Exactly the lines from the beginning of the records to the line with "will print a", both ends included, are to be given again, and pictures are to be left out.

═══ Records for processing

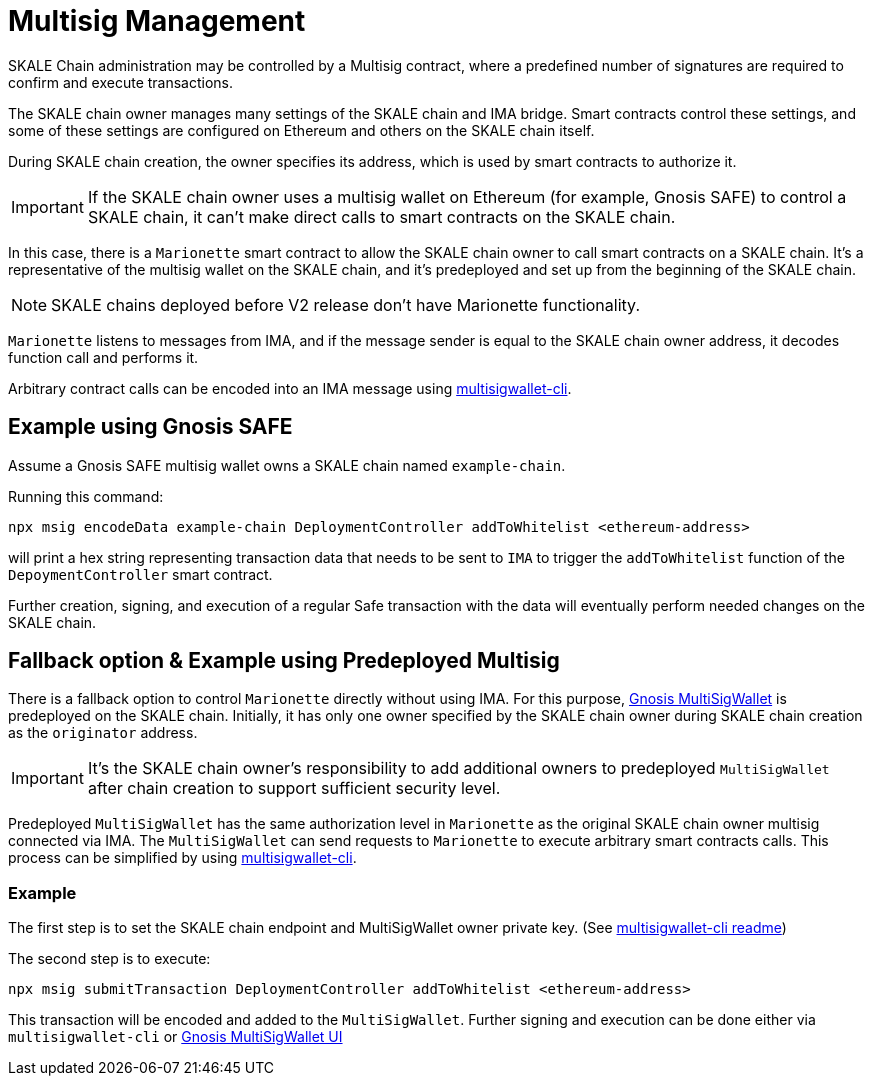 = Multisig Management

SKALE Chain administration may be controlled by a Multisig contract, where a predefined number of signatures are required to confirm and execute transactions. 

The SKALE chain owner manages many settings of the SKALE chain and IMA bridge. Smart contracts control these settings, and some of these settings are configured on Ethereum and others on the SKALE chain itself.

During SKALE chain creation, the owner specifies its address, which is used by smart contracts to authorize it.

IMPORTANT: If the SKALE chain owner uses a multisig wallet on Ethereum (for example, Gnosis SAFE) to control a SKALE chain, it can't make direct calls to smart contracts on the SKALE chain.

In this case, there is a `Marionette` smart contract to allow the SKALE chain owner to call smart contracts on a SKALE chain. It's a representative of the multisig wallet on the SKALE chain, and it's predeployed and set up from the beginning of the SKALE chain.

NOTE: SKALE chains deployed before V2 release don't have Marionette functionality.

`Marionette` listens to messages from IMA, and if the message sender is equal to the SKALE chain owner address, it decodes function call and performs it.

Arbitrary contract calls can be encoded into an IMA message using https://github.com/skalenetwork/multisigwallet-cli[multisigwallet-cli].

== Example using Gnosis SAFE

Assume a Gnosis SAFE multisig wallet owns a SKALE chain named `example-chain`.

Running this command:

```shell
npx msig encodeData example-chain DeploymentController addToWhitelist <ethereum-address>
```

will print a hex string representing transaction data that needs to be sent to `IMA` to trigger the `addToWhitelist` function of the `DepoymentController` smart contract.

Further creation, signing, and execution of a regular Safe transaction with the data will eventually perform needed changes on the SKALE chain.

== Fallback option & Example using Predeployed Multisig

There is a fallback option to control `Marionette` directly without using IMA. For this purpose, https://github.com/gnosis/MultiSigWallet[Gnosis MultiSigWallet] is predeployed on the SKALE chain. Initially, it has only one owner specified by the SKALE chain owner during SKALE chain creation as the `originator` address.

IMPORTANT: It's the SKALE chain owner's responsibility to add additional owners to predeployed `MultiSigWallet` after chain creation to support sufficient security level.

Predeployed `MultiSigWallet` has the same authorization level in `Marionette` as the original SKALE chain owner multisig connected via IMA. The `MultiSigWallet` can send requests to `Marionette` to execute arbitrary smart contracts calls. This process can be simplified by using https://github.com/skalenetwork/multisigwallet-cli[multisigwallet-cli].

=== Example

The first step is to set the SKALE chain endpoint and MultiSigWallet owner private key. (See https://github.com/skalenetwork/multisigwallet-cli[multisigwallet-cli readme])

The second step is to execute:

```shell
npx msig submitTransaction DeploymentController addToWhitelist <ethereum-address>
```

This transaction will be encoded and added to the `MultiSigWallet`. Further signing and execution can be done either via `multisigwallet-cli` or https://ipfs.infura.io/ipfs/QmfRD4GuqZobNi2NT2C77a3UTQ452ffwstr4fjEJixUgjf[Gnosis MultiSigWallet UI]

══════

§ **Exercise answer**:
 = Multisig Management

SKALE Chain administration may be controlled by a Multisig contract, where a predefined number of signatures are required to confirm and execute transactions. 

The SKALE chain owner manages many settings of the SKALE chain and IMA bridge. Smart contracts control these settings, and some of these settings are configured on Ethereum and others on the SKALE chain itself.

During SKALE chain creation, the owner specifies its address, which is used by smart contracts to authorize it.

IMPORTANT: If the SKALE chain owner uses a multisig wallet on Ethereum (for example, Gnosis SAFE) to control a SKALE chain, it can't make direct calls to smart contracts on the SKALE chain.

In this case, there is a `Marionette` smart contract to allow the SKALE chain owner to call smart contracts on a SKALE chain. It's a representative of the multisig wallet on the SKALE chain, and it's predeployed and set up from the beginning of the SKALE chain.

NOTE: SKALE chains deployed before V2 release don't have Marionette functionality.

`Marionette` listens to messages from IMA, and if the message sender is equal to the SKALE chain owner address, it decodes function call and performs it.

Arbitrary contract calls can be encoded into an IMA message using https://github.com/skalenetwork/multisigwallet-cli[multisigwallet-cli].

== Example using Gnosis SAFE

Assume a Gnosis SAFE multisig wallet owns a SKALE chain named `example-chain`.

Running this command:

```shell
npx msig encodeData example-chain DeploymentController addToWhitelist <ethereum-address>
```

will print a hex string representing transaction data that needs to be sent to `IMA` to trigger the `addToWhitelist` function of the `DepoymentController` smart contract.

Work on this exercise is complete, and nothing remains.